Thanks for saying hi and for being so gosh darn sweet. I did study art, I went to a liberal arts school for illustration, but I think the biggest thing that has lead to the work I’m making now is just consistent drawing every day. I think what art school, or even architectural school teaches you is how to see, what good design is, and how you function best as a maker (self scheduling, working under pressure, etc.) The rest is just practice. My illustration prof used to say “you should always learn more in making the piece than you were able to accomplish.” Which means your usually unsatisfied, because you figured something out in the middle of the previous piece, but it will help make the next piece that much better. We as makers make because we need to make, not because we are trying to actualize. So I guess what I’d hope, is that you can take all of that architectural training and with practice, figure out how to translate it over to drawing. I think you can! Don’t give up, progress is hard and takes time!

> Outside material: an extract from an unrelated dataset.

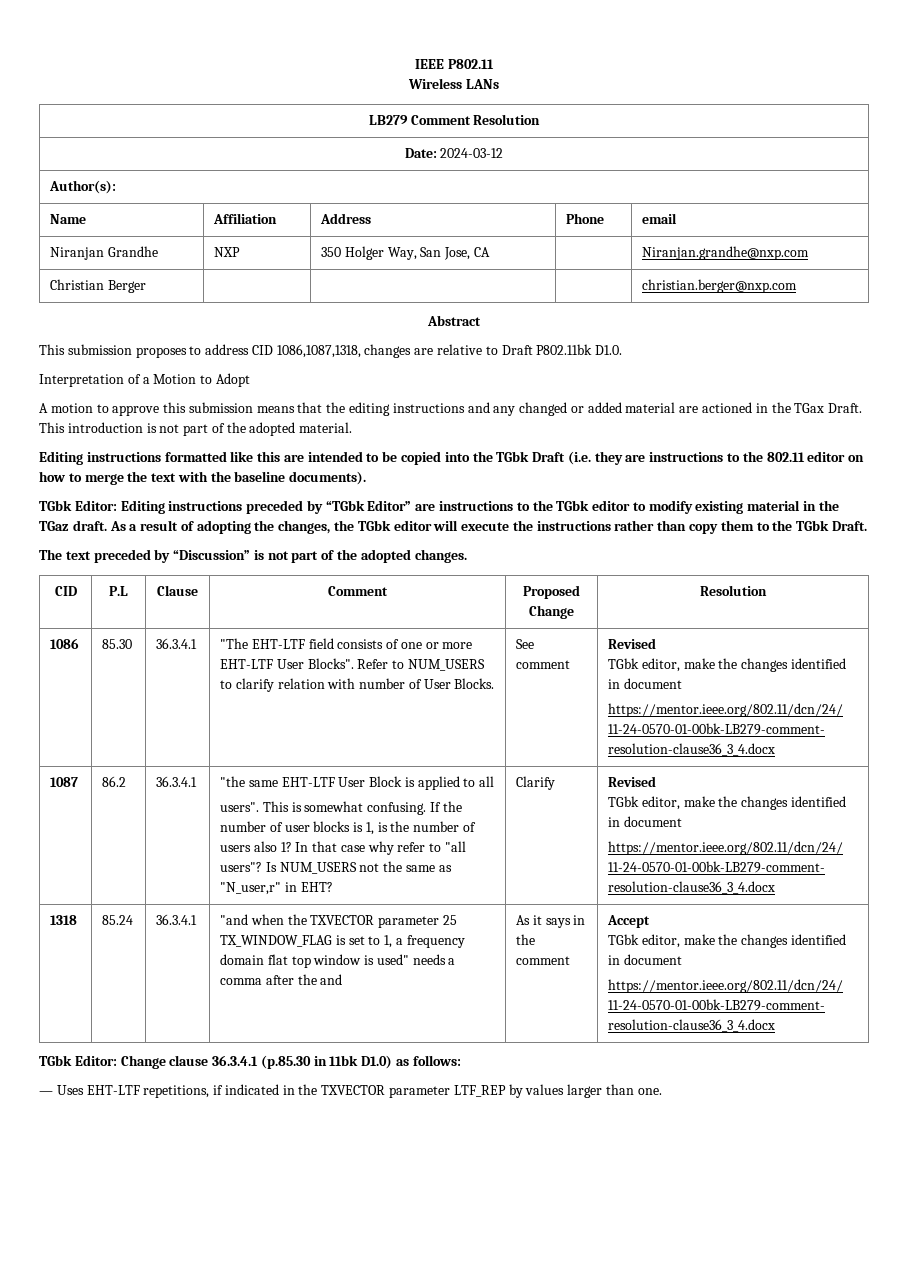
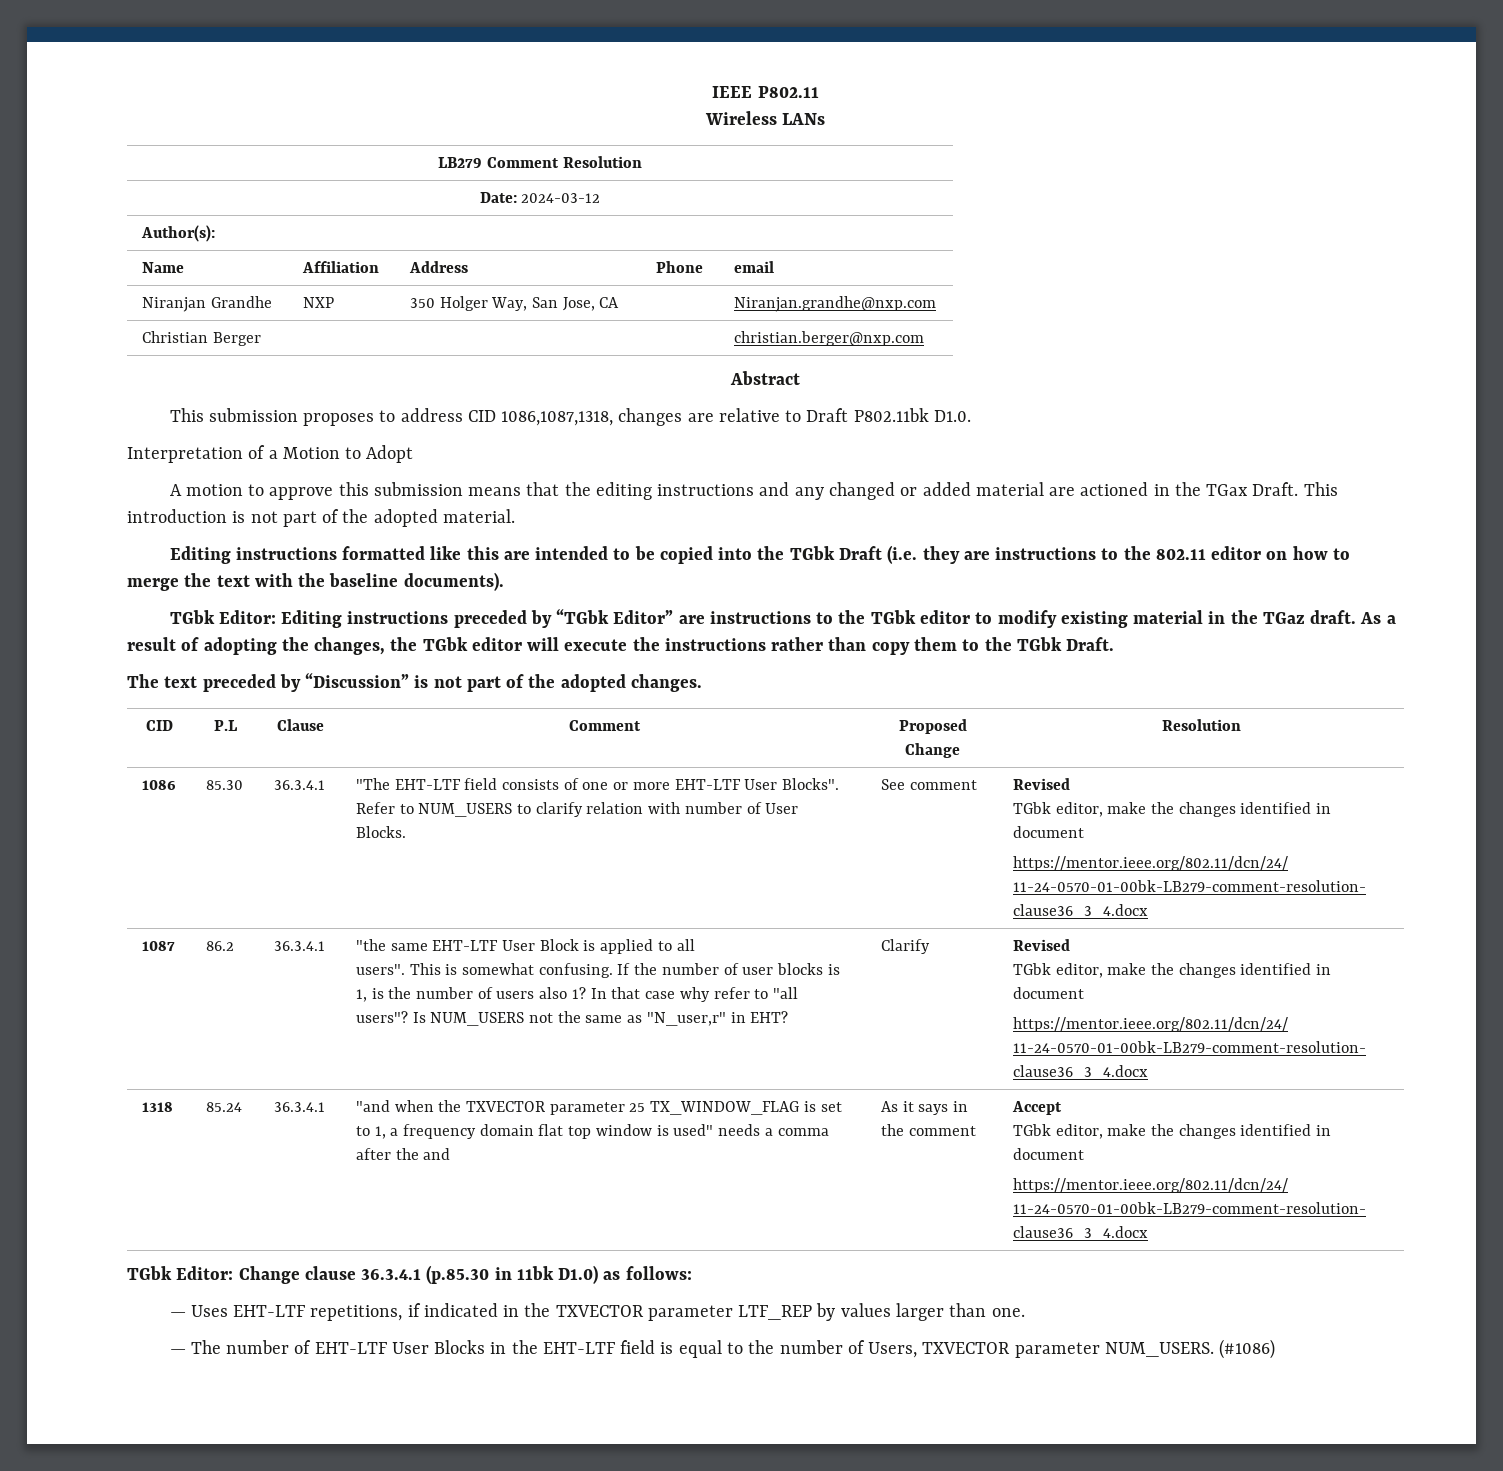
(662, 1091) none -> [169,1339,1276,1359] // — The number of EHT-LTF User Blocks in the EHT-LTF field is equal to the number of Users, TXVECTOR parameter NUM_USERS. (#1086)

Good luck with everything! Thanks again,
Gee whiz, thank you so much for all of your kind words. It really is something special to go out of your way to let someone know how much you like their stuff, thank you for that, it really does encourage me.
Good luck with your artist block. If I could recommend anything, it would be not to be too hard on yourself, and allow yourself to make a few bad things before something you like comes out. Often pressure is what keeps us from making. I have a little sign up in my studio that says:
Let go of outcomes.
Let go of failures.
Let go of imperfections.
So just make! And have fun, and enjoy all that making has to offer you. Thanks again and all the best,
Thank you so much for getting in touch. You know what, there really is a difference between the super expensive watercolors and the cheap ones, but not much difference between the less expensive brands. The prang kit I have is a professionals prang kit, so they’re a little better than the supplies kids use, but not quite at the level of professional watercolors. I’ve been thinking lately I probably should switch over, but at the same time, I’ve come up with all sorts of other tricks to bring out the color in the way I want, such as the addition of markers or acrylics.
I don’t know if I’m doing any of this the right way, but I hope that answers your question!